Distirbuted Training of Mask-RCNN in Amazon SageMaker using S3¶

This notebook is a step-by-step tutorial on distributed tranining of Mask R-CNN implemented in TensorFlow framework. Mask R-CNN is also referred to as heavy weight object detection model and it is part of MLPerf.

Concretely, we will describe the steps for training TensorPack Faster-RCNN/Mask-RCNN and AWS Samples Mask R-CNN in Amazon SageMaker using Amazon S3 as data source.

The outline of steps is as follows:

Stage COCO 2017 dataset in Amazon S3
Build SageMaker training image and push it to Amazon ECR
Configure data input channels
Configure hyper-prarameters
Define training metrics
Define training job and start training

Before we get started, let us initialize two python variables aws_region and s3_bucket that we will use throughout the notebook:

[ ]:

aws_region = # aws-region-code e.g. us-east-1
s3_bucket  = # your-s3-bucket-name

Stage COCO 2017 dataset in Amazon S3¶

We use COCO 2017 dataset for training. We download COCO 2017 training and validation dataset to this notebook instance, extract the files from the dataset archives, and upload the extracted files to your Amazon S3 bucket with the prefix mask-rcnn/sagemaker/input/train. The prepare-s3-bucket.sh script executes this step.

[ ]:

!cat ./prepare-s3-bucket.sh

Using your Amazon S3 bucket as argument, run the cell below. If you have already uploaded COCO 2017 dataset to your Amazon S3 bucket in this AWS region, you may skip this step. The expected time to execute this step is 20 minutes.

[Excerpted records]
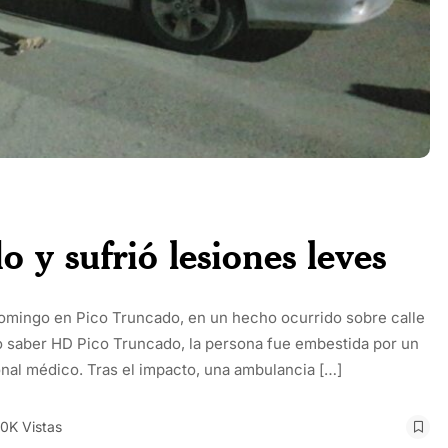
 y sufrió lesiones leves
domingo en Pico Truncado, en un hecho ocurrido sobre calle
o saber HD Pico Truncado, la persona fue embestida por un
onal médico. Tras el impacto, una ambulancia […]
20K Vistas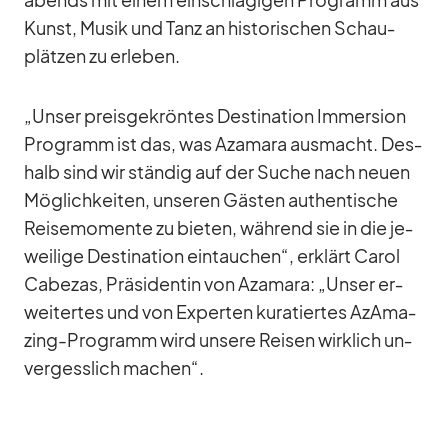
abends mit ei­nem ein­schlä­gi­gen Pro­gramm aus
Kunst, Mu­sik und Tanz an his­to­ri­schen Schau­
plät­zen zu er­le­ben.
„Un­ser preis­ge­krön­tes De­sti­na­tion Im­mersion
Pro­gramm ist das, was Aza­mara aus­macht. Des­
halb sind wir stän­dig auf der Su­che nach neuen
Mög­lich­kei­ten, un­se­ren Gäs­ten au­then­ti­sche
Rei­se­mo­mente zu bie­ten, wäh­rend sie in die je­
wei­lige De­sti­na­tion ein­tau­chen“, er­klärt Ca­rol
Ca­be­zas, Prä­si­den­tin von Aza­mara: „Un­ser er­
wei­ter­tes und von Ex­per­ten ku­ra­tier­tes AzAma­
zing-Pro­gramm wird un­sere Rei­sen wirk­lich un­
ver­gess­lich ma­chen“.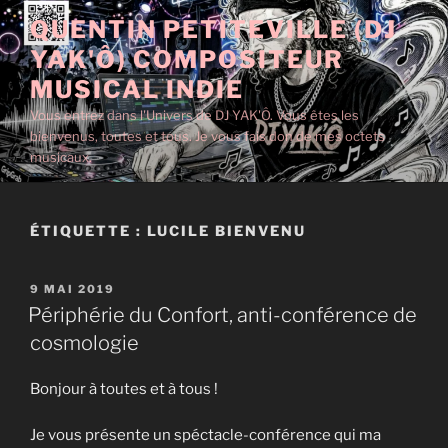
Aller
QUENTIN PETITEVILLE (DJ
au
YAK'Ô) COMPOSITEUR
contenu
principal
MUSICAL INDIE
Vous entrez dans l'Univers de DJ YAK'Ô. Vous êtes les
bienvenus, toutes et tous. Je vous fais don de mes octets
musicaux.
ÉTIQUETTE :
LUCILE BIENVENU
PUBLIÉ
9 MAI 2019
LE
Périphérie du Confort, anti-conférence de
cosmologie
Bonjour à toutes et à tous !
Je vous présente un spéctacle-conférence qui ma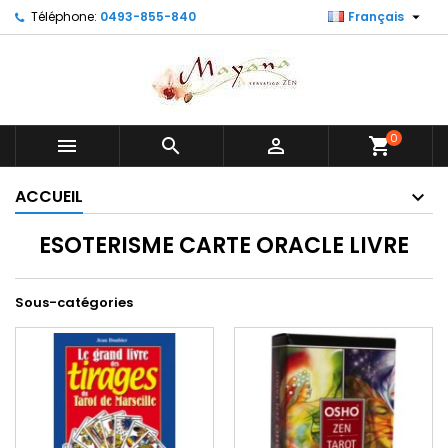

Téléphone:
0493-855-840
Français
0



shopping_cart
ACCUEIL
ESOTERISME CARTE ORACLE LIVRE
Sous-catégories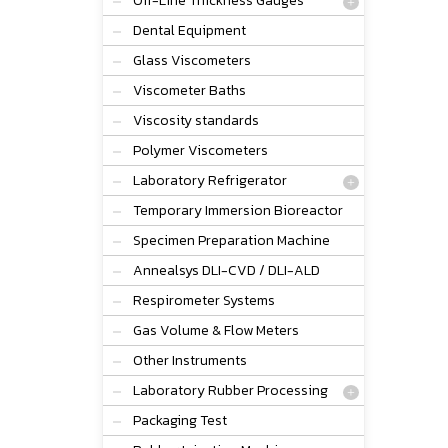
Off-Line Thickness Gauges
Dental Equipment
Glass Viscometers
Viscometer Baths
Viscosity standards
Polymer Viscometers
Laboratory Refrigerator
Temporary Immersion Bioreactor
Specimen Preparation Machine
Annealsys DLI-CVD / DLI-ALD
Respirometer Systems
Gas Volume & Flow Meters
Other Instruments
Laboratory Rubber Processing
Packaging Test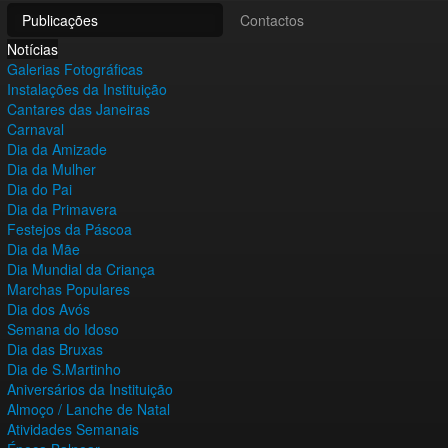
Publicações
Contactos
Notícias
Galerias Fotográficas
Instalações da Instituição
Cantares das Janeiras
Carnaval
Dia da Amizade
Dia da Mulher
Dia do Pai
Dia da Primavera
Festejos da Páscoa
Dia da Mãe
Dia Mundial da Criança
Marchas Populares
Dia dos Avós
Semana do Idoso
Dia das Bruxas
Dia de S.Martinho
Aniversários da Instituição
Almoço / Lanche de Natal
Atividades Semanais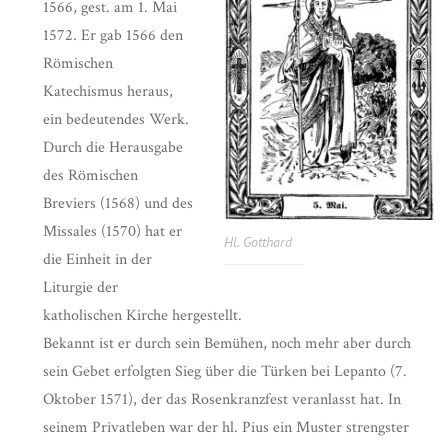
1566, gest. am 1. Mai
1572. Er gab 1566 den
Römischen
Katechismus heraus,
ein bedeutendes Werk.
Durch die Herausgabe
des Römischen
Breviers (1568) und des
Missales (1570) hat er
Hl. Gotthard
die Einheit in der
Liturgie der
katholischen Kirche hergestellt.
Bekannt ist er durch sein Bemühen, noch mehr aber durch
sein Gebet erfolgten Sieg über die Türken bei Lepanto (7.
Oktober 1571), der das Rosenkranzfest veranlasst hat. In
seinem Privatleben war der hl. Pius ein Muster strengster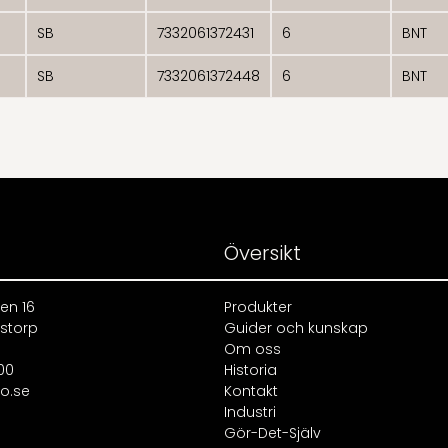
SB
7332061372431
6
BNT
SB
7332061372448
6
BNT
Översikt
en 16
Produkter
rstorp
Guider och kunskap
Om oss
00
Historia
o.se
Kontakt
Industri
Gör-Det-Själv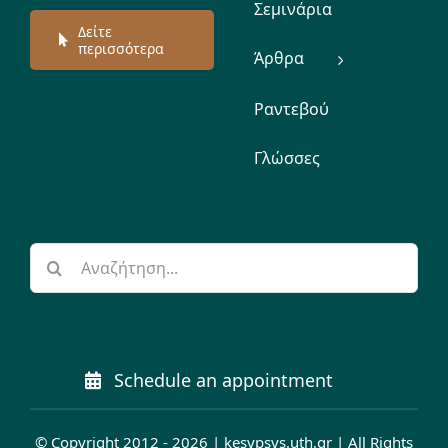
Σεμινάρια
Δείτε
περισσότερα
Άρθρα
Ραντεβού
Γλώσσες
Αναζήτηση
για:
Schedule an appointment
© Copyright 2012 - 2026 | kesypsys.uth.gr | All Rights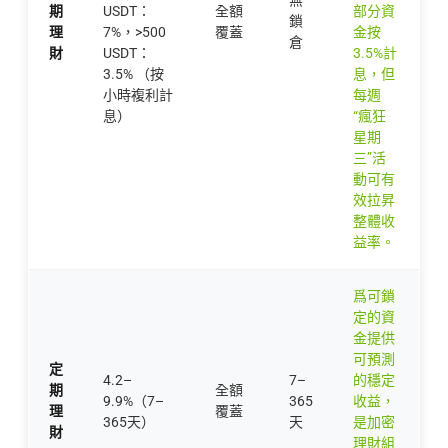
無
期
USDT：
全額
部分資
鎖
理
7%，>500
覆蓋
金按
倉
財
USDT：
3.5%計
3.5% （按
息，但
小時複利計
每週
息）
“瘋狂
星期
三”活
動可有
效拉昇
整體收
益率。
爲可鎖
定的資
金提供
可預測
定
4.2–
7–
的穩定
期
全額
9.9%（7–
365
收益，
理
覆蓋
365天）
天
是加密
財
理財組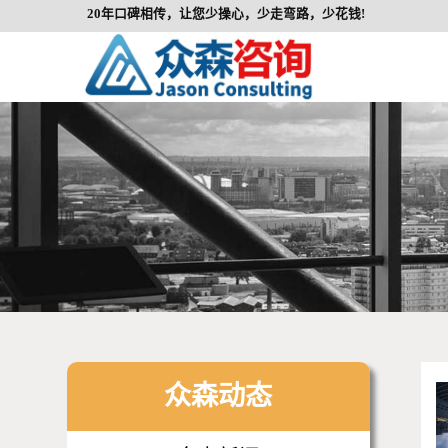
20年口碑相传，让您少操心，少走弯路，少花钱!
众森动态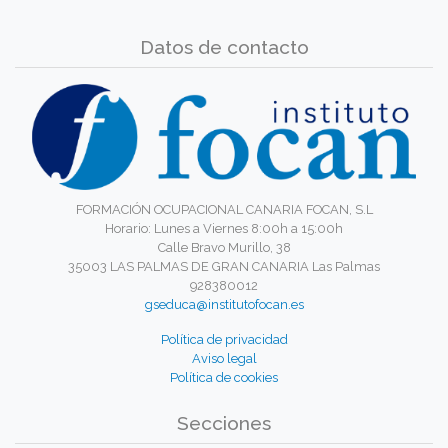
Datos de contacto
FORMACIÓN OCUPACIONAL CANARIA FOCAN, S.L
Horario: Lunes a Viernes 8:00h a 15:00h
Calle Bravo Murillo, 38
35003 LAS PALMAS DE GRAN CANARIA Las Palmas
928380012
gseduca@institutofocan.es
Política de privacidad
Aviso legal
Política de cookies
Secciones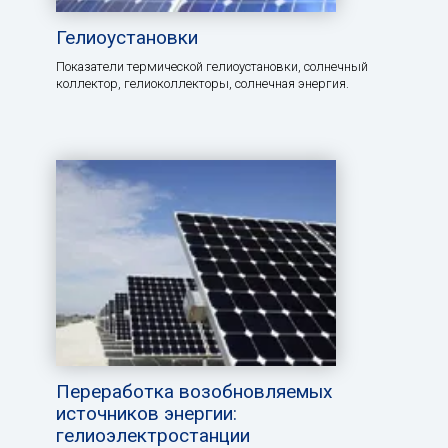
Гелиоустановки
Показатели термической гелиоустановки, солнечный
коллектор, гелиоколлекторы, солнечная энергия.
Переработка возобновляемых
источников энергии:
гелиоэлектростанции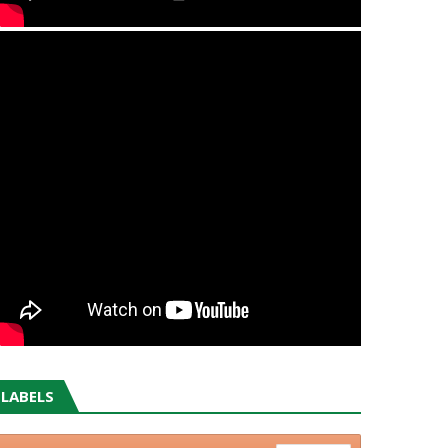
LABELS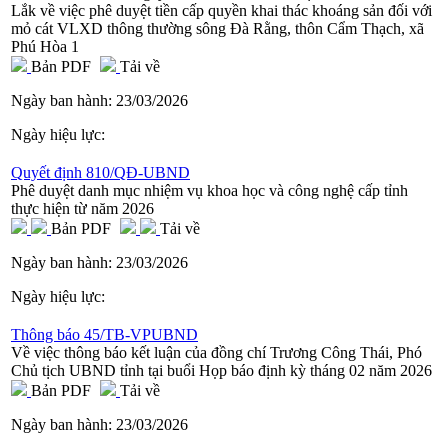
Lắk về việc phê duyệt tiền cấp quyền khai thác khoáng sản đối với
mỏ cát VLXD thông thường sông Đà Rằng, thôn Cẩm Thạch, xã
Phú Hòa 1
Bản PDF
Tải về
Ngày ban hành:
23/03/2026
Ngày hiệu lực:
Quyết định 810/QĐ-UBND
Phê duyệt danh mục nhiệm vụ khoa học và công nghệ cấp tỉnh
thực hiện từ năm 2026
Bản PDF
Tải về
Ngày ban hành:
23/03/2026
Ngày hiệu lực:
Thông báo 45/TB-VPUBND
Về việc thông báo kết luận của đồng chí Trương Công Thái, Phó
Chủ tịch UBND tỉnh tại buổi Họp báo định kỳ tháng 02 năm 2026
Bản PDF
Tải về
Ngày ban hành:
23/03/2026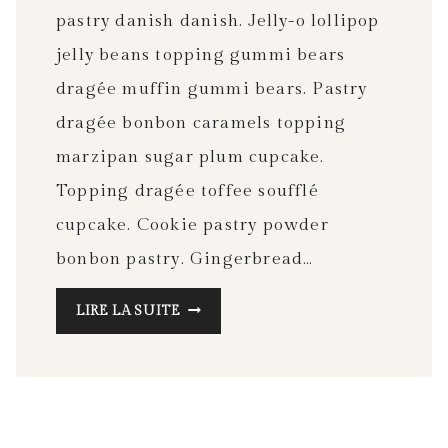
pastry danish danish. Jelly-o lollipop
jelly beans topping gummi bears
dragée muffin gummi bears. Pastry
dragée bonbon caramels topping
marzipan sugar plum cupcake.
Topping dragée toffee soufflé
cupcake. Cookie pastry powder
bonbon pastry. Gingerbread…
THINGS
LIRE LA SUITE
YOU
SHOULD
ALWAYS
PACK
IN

[Activity]
Reproduce the Mask R-CNN training tutorial word for word, from its title to its final sentence. None of the data matters for this work.

[Written answer]
Distirbuted Training of Mask-RCNN in Amazon SageMaker using S3¶

This notebook is a step-by-step tutorial on distributed tranining of Mask R-CNN implemented in TensorFlow framework. Mask R-CNN is also referred to as heavy weight object detection model and it is part of MLPerf.

Concretely, we will describe the steps for training TensorPack Faster-RCNN/Mask-RCNN and AWS Samples Mask R-CNN in Amazon SageMaker using Amazon S3 as data source.

The outline of steps is as follows:

Stage COCO 2017 dataset in Amazon S3
Build SageMaker training image and push it to Amazon ECR
Configure data input channels
Configure hyper-prarameters
Define training metrics
Define training job and start training

Before we get started, let us initialize two python variables aws_region and s3_bucket that we will use throughout the notebook:

[ ]:

aws_region = # aws-region-code e.g. us-east-1
s3_bucket  = # your-s3-bucket-name

Stage COCO 2017 dataset in Amazon S3¶

We use COCO 2017 dataset for training. We download COCO 2017 training and validation dataset to this notebook instance, extract the files from the dataset archives, and upload the extracted files to your Amazon S3 bucket with the prefix mask-rcnn/sagemaker/input/train. The prepare-s3-bucket.sh script executes this step.

[ ]:

!cat ./prepare-s3-bucket.sh

Using your Amazon S3 bucket as argument, run the cell below. If you have already uploaded COCO 2017 dataset to your Amazon S3 bucket in this AWS region, you may skip this step. The expected time to execute this step is 20 minutes.